Text excerpt =>
** START **
On Mon, Aug 07, 2017 at 06:19:17PM +0100, Catalin Marinas wrote:
> On Wed, Aug 02, 2017 at 10:48:59AM +0100, Punit Agrawal wrote:
> > diff --git a/arch/arm64/mm/hugetlbpage.c b/arch/arm64/mm/hugetlbpage.c
> > index 08deed7c71f0..f2c976464f39 100644
> > --- a/arch/arm64/mm/hugetlbpage.c
> > +++ b/arch/arm64/mm/hugetlbpage.c
> > @@ -68,6 +68,47 @@ static int find_num_contig(struct mm_struct *mm, unsigned long addr,
> >  	return CONT_PTES;
> >  }
> >  
> > +/*
> > + * Changing some bits of contiguous entries requires us to follow a
> > + * Break-Before-Make approach, breaking the whole contiguous set
> > + * before we can change any entries. See ARM DDI 0487A.k_iss10775,
> > + * "Misprogramming of the Contiguous bit", page D4-1762.
> > + *
> > + * This helper performs the break step.
> > + */
> > +static pte_t get_clear_flush(struct mm_struct *mm,
> > +			     unsigned long addr,
> > +			     pte_t *ptep,
> > +			     unsigned long pgsize,
> > +			     unsigned long ncontig)
** END **
Exercise task A =>
Return each line of the rows that contains the string "major".
The arm64 hugetlb patch email and the rows come from unrelated sources.

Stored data
** START **
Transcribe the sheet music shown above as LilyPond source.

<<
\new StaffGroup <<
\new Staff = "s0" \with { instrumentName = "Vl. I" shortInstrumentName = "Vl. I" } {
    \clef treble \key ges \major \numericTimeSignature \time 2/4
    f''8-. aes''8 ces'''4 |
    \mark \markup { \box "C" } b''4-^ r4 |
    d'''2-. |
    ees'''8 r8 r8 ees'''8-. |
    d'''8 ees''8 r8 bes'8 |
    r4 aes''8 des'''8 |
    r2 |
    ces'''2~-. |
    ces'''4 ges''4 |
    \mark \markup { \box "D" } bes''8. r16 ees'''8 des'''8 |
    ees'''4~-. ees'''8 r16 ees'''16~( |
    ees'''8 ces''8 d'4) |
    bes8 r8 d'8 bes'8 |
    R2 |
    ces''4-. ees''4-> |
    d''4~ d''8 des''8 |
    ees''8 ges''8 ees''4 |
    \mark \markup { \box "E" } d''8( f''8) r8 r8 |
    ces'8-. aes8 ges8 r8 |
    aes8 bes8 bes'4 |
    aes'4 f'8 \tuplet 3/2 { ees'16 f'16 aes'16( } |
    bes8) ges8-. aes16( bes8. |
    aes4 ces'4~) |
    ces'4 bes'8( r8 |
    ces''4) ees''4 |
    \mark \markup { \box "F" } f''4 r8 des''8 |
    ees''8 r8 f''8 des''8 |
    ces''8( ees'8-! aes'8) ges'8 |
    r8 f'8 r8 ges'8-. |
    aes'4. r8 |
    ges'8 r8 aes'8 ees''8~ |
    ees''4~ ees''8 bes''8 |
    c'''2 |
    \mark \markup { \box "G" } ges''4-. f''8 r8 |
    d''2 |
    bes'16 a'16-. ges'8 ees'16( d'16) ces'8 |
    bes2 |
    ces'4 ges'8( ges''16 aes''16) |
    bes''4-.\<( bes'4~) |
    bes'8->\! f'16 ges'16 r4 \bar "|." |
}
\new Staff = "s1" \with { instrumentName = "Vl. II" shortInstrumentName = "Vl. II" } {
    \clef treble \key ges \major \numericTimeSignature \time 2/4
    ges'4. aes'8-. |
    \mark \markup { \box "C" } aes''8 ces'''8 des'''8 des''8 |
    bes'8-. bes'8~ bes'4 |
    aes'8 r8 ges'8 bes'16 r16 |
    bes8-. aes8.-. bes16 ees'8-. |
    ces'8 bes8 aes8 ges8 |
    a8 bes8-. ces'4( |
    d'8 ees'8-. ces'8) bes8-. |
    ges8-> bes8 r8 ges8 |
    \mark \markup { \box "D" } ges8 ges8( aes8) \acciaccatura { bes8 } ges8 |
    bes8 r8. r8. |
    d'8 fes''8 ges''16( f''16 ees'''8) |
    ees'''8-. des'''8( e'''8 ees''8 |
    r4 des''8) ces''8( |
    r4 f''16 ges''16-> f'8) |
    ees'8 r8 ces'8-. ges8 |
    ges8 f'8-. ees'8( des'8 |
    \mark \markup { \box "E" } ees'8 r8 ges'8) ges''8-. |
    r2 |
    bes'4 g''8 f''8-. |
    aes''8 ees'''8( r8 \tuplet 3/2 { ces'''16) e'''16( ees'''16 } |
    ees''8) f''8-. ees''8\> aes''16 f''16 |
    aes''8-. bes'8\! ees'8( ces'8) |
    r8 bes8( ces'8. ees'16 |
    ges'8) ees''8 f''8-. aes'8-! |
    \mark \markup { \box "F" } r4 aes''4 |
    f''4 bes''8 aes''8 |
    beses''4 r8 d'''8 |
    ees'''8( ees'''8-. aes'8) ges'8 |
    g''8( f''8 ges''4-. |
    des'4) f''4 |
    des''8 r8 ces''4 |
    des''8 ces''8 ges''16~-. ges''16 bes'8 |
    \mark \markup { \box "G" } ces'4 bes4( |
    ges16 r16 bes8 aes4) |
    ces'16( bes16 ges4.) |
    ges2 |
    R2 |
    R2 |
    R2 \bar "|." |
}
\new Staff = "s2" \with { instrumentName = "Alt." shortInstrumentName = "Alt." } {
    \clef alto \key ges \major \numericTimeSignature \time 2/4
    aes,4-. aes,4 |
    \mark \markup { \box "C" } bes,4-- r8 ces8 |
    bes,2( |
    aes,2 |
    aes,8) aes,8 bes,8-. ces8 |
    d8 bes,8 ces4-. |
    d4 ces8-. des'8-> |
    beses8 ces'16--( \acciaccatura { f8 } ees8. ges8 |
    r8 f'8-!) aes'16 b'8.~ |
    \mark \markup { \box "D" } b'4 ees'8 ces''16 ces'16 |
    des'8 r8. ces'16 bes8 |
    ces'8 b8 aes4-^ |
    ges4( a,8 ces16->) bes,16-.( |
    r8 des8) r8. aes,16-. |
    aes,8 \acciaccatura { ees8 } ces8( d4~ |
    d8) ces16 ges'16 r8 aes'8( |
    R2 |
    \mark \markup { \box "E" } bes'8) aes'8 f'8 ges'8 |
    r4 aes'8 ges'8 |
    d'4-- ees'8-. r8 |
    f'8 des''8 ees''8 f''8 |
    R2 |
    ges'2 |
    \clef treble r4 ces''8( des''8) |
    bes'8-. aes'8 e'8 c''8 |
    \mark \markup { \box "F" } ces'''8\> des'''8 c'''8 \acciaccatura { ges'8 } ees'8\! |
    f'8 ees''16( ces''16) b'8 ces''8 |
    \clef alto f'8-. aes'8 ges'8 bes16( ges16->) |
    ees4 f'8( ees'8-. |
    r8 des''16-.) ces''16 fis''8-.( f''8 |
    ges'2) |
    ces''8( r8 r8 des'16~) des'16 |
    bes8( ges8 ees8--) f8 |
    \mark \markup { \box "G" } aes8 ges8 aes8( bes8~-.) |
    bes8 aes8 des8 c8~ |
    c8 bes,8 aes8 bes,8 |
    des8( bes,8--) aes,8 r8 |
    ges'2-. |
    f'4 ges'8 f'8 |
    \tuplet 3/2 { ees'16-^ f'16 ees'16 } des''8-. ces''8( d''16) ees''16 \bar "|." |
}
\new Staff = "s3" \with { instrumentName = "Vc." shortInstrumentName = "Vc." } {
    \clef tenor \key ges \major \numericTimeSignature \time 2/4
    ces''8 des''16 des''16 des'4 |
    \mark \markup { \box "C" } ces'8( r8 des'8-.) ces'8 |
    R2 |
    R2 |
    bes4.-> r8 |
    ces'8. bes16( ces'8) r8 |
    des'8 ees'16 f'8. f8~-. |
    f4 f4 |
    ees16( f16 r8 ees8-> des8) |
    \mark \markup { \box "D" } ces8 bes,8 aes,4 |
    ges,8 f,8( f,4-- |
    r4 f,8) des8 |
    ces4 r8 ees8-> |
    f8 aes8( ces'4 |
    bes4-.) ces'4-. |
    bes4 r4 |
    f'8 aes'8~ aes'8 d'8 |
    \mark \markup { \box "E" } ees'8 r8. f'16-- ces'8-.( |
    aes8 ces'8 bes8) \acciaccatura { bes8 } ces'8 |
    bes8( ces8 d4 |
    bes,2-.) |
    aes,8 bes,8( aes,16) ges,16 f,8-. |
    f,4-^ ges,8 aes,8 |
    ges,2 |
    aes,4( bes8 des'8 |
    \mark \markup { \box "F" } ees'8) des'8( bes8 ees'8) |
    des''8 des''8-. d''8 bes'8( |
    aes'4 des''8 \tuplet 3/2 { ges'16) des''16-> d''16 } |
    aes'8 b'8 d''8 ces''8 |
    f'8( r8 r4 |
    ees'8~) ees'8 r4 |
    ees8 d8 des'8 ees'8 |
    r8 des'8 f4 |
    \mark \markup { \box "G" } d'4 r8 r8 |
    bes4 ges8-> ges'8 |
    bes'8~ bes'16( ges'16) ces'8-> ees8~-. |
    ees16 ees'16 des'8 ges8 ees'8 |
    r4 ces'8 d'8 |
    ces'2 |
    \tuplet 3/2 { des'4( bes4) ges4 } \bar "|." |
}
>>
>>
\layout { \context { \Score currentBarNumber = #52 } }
** END **
Exercise task B =>
Extend the arm64 hugetlb patch email, picking up right after its last line shown.

Response A =>
    \clef treble \key ges \major \numericTimeSignature \time 2/4
    \clef treble \key ges \major \numericTimeSignature \time 2/4
    \clef alto \key ges \major \numericTimeSignature \time 2/4
    \clef tenor \key ges \major \numericTimeSignature \time 2/4

Response B =>
> > +{
> > +	unsigned long i, saddr = addr;
> > +	struct vm_area_struct vma = { .vm_mm = mm };
> > +	pte_t orig_pte = huge_ptep_get(ptep);
> > +
> > +	/*
> > +	 * If we already have a faulting entry then we don't need
> > +	 * to break before make (there won't be a tlb entry cached).
> > +	 */
> > +	if (!pte_present(orig_pte))
> > +		return orig_pte;
> > +
> > +	for (i = 0; i < ncontig; i++, addr += pgsize, ptep++) {
> > +		pte_t pte = ptep_get_and_clear(mm, addr, ptep);
> > +
> > +		/*
> > +		 * If HW_AFDBM is enabled, then the HW could turn on
> > +		 * the dirty bit for any page in the set, so check
> > +		 * them all.  All hugetlb entries are already young.
> > +		 */
> > +		if (IS_ENABLED(CONFIG_ARM64_HW_AFDBM) && pte_dirty(pte))
> > +			orig_pte = pte_mkdirty(orig_pte);
> > +	}
> > +
> > +	flush_tlb_range(&vma, saddr, addr);
> > +	return orig_pte;
> > +}
> > +
> >  void set_huge_pte_at(struct mm_struct *mm, unsigned long addr,
> >  			    pte_t *ptep, pte_t pte)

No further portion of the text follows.